Sunday, August 12, 2018

No, Medicare for All Won't Lower Health-Care Costs

By Robert Graboyes of Mercatus. Excerpt:
"Sanders’s assumptions, if true, imply lower national health expenditures (NHE is total health-care spending by everyone, including governments, corporations, and individuals) by around $2 trillion over 2022–2031 — largely via forced pay cuts of roughly 40 percent for doctors, nurses, and other providers. At the same time, under this scenario, the federal government’s 10-year total expenditures would rise by $32.6 trillion (compared with current projections).

Blahous notes that this would change the financial relationship between American taxpayers and their federal government profoundly. To cover the $32.6 trillion, Congress would have to more than double corporate and federal income taxes. 

Contrary to claims by Senator Sanders and others, Blahous certainly didn’t predict that M4A would reduce health-care spending. He merely said that under the best-case scenario touted by M4A supporters, the bill would effectively transform the federal government into history’s largest insurance company — with much smaller subsidiaries engaged in foreign relations, defense, law enforcement, agriculture, transportation, and so forth.

As the study makes clear, M4A’s expenditure-cutting promises are dubious. Sanders assumes we can slam doctors, nurses, hospitals, drug companies, and others with enormous pay cuts, and yet expect them to happily provide even more services and products than they do now. He also assumes federal bureaucrats — contrary to a wealth of past experience — will be paragons of efficient management.

The study suggests these rosy outcomes are extremely unlikely. If Sanders’s dubious assumptions don’t come to fruition, total health-care spending (NHE) would rise, not fall, and federal spending would grow well beyond the already earth-shattering $32.6 trillion forecast. If the roughly 40 percent provider reimbursements don’t stick, for example, NHE would rise, and federal health expenditures would hit $38 trillion.

While a theoretical $2 trillion spending decrease sounds large in raw numbers, it is small in percentage terms — between 2 and 4 percent of health-care spending in any given year. Less-than-perfect performance by M4A would easily flip these purported savings into increases.
None of this is surprising. In 2016 the left-of-center Urban Institute estimated that an earlier version of M4A would increase federal expenditures by $32 trillion from 2017 through 2026 — a figure remarkably close to Blahous’s number.

Blahous’s numbers are also consistent with recent state-level forecasts. In 2011, Vermont passed a statewide single-payer plan but abruptly canceled it in 2014 when the magnitude of costs became evident. In 2017, the California Senate approved a single-payer plan, but that died in the Assembly (lower house) when budget estimates showed that — similar to Blahous’s findings — state taxes would have to more than double.

The risk of economic disruption proved too great even in states where the single-payer idea was enormously popular. Several other states have also moved enthusiastically toward single-payer and then tiptoed away.

The M4A bill is almost entirely redistributive. It doesn’t generate new doctors or drugs or hospital beds or medical devices. Nor does it alter how providers use those resources.

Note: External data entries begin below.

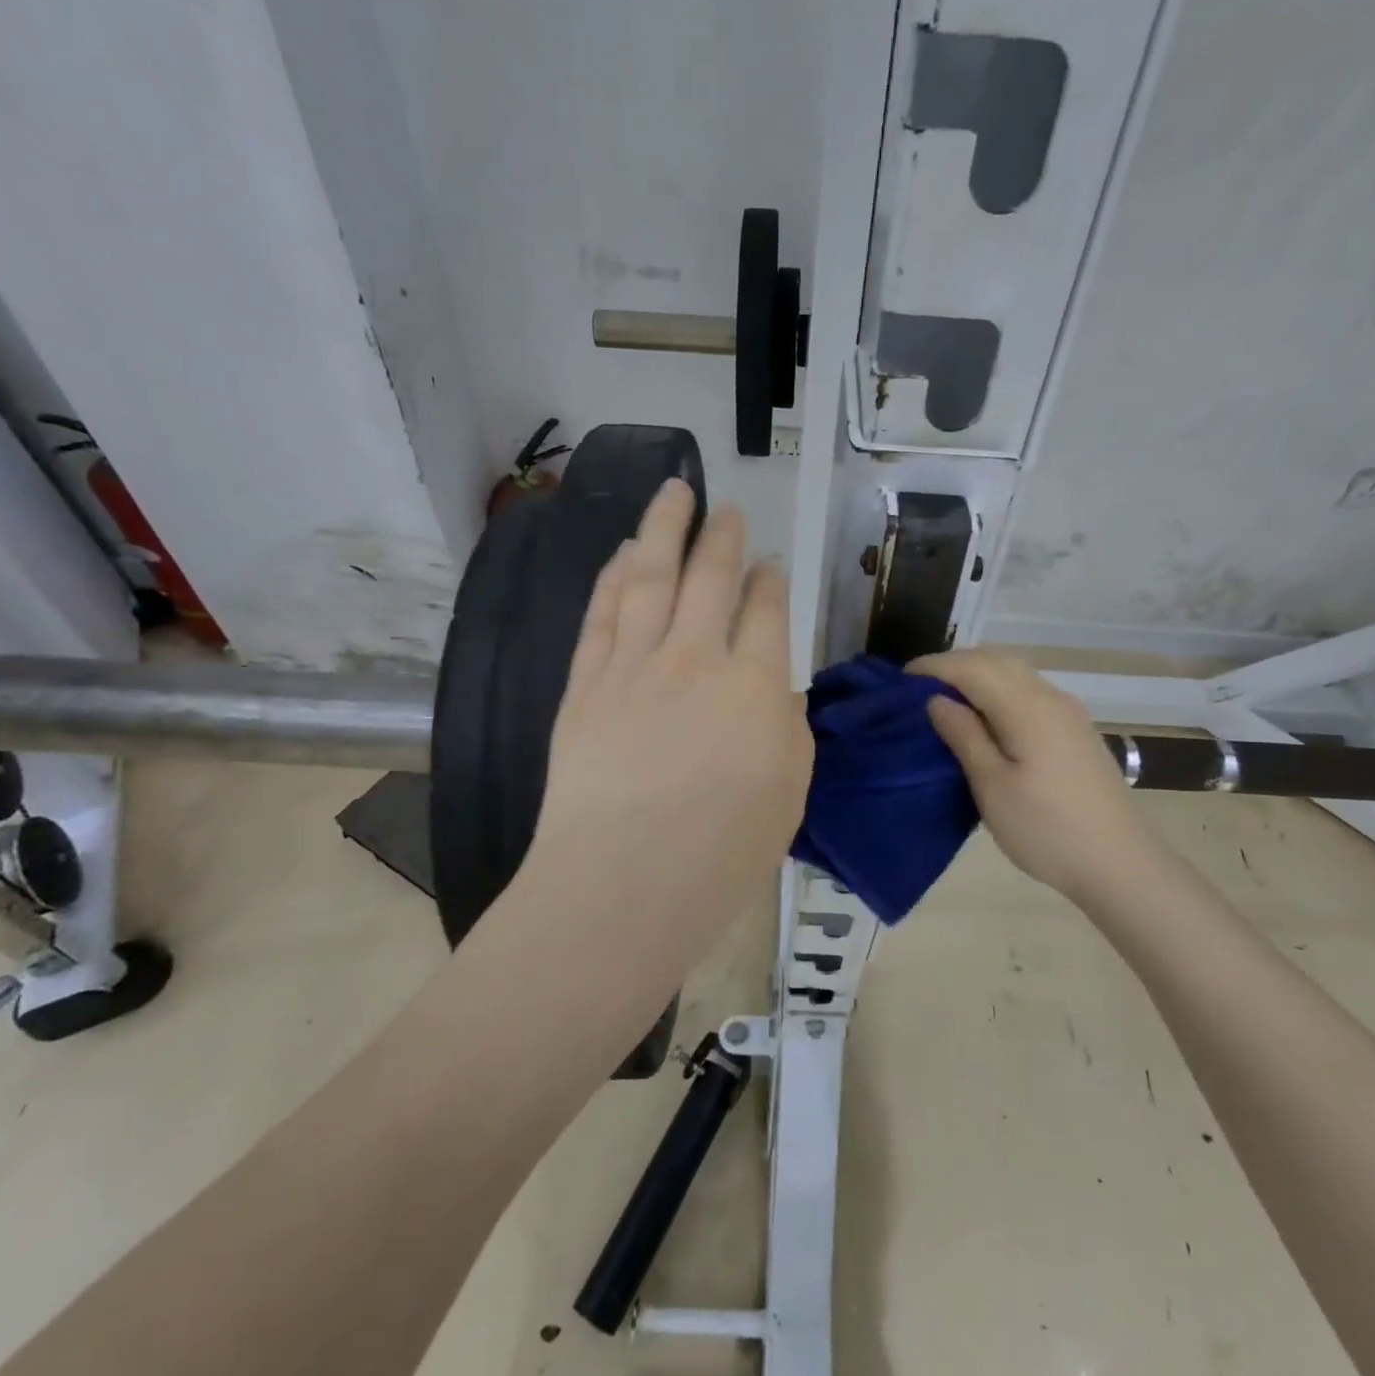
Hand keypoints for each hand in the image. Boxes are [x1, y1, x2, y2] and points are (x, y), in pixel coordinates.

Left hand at [524, 481, 812, 929]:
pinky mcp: (586, 682)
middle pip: (710, 576)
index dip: (768, 580)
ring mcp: (634, 664)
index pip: (765, 610)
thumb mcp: (789, 788)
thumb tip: (769, 687)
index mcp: (755, 684)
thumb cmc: (723, 851)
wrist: (624, 883)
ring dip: (664, 528)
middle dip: (721, 536)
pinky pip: (602, 612)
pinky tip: (623, 552)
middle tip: (727, 508)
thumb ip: (784, 723)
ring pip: (651, 576)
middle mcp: (696, 656)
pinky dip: (614, 575)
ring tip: (673, 492)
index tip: (767, 565)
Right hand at [911, 649, 1162, 902]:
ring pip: (1014, 674)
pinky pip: (1028, 693)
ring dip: (977, 678)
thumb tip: (937, 700)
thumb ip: (963, 735)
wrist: (1121, 864)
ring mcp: (1067, 712)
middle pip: (995, 661)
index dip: (933, 667)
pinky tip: (985, 719)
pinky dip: (998, 692)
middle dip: (953, 667)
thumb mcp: (992, 786)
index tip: (900, 681)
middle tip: (917, 691)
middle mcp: (1050, 697)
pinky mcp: (1075, 730)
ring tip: (945, 703)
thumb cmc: (1047, 829)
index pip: (972, 667)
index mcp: (1027, 706)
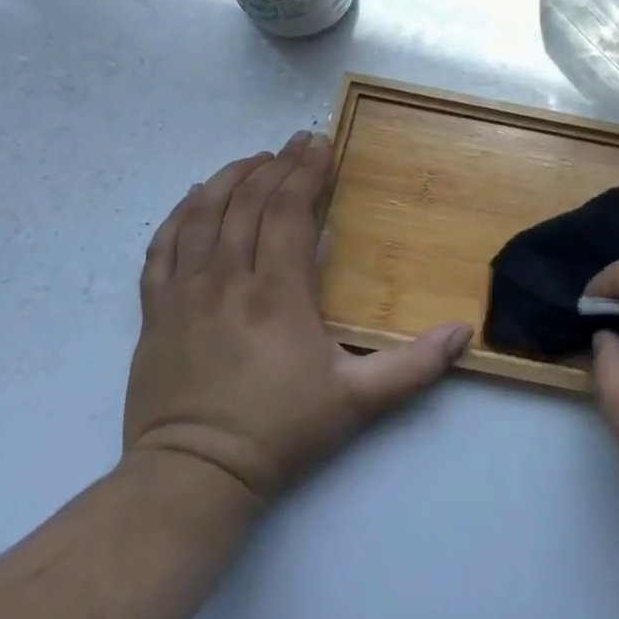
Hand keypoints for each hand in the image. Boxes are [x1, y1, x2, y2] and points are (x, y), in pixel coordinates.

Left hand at [124, 131, 471, 506]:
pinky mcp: (155, 312)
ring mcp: (184, 293)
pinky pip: (161, 247)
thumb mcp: (358, 401)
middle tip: (297, 142)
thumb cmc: (281, 431)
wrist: (194, 475)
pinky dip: (180, 214)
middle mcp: (227, 280)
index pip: (289, 212)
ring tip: (254, 160)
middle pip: (248, 204)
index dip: (306, 172)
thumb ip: (414, 365)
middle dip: (277, 166)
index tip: (320, 143)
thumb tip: (463, 333)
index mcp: (277, 293)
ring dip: (230, 179)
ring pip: (203, 216)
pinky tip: (195, 198)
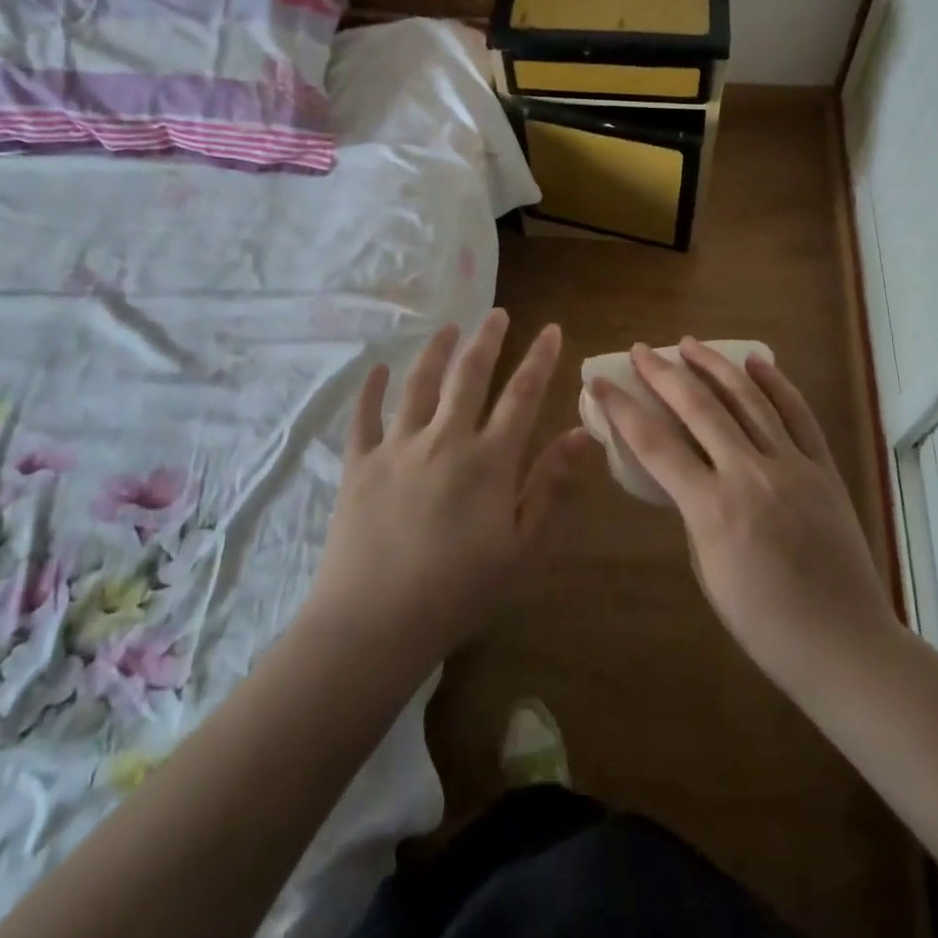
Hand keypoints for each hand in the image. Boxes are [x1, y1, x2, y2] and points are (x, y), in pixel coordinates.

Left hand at [307, 310, 592, 672]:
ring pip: (419, 383)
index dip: (540, 359)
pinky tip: (376, 369)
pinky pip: (363, 416)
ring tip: (448, 328)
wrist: (374, 623)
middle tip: (497, 313)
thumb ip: (550, 486)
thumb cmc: (458, 592)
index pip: (522, 395)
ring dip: (436, 351)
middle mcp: (444, 440)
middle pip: (469, 375)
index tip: (551, 329)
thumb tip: (579, 434)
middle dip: (487, 339)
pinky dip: (370, 389)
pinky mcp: (358, 464)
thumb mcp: (521, 548)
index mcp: (488, 461)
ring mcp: (397, 447)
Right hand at [593, 339, 897, 701]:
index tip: (601, 383)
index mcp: (712, 509)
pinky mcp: (823, 468)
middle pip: (698, 408)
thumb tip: (691, 474)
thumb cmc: (763, 623)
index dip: (622, 409)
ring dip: (714, 366)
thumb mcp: (708, 570)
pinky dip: (775, 383)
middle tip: (642, 350)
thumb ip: (695, 512)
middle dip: (664, 373)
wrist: (842, 642)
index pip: (654, 444)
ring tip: (690, 343)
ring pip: (748, 399)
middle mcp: (750, 475)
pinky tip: (756, 361)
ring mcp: (792, 466)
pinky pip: (798, 414)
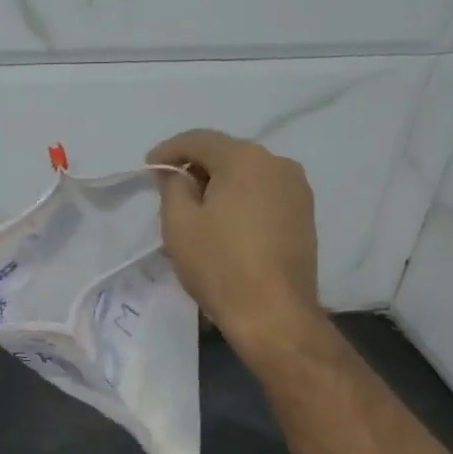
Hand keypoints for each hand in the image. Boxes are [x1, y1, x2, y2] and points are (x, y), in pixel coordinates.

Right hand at [147, 129, 323, 360]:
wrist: (274, 314)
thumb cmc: (220, 265)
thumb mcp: (179, 224)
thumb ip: (173, 188)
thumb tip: (176, 174)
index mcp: (246, 159)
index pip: (199, 140)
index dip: (168, 150)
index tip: (148, 169)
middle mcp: (278, 164)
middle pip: (227, 154)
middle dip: (195, 167)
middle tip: (169, 189)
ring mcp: (297, 190)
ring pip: (248, 174)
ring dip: (220, 184)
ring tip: (196, 209)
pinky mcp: (304, 215)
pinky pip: (264, 194)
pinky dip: (241, 199)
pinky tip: (225, 223)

In fact, massive reimbursement cuts and centralized direction would likely do the opposite: reduce the available resources and lock current modes of care in place. Increased care for one person would be offset by decreased care for others.

I’ve argued that single-payer would fulfill neither the Left’s dreams nor the Right’s nightmares (“Single Payer Health Care — Dream, Nightmare or Status Quo?”). Better care for more people at lower cost won’t come from scrambling the insurance system, as M4A would do, as Obamacare did, and as various Republican alternatives would do. Actual improvement will come from bold changes in the technologies and structures of care — from allowing health care to innovate as fervently as information technology has over the past quarter-century."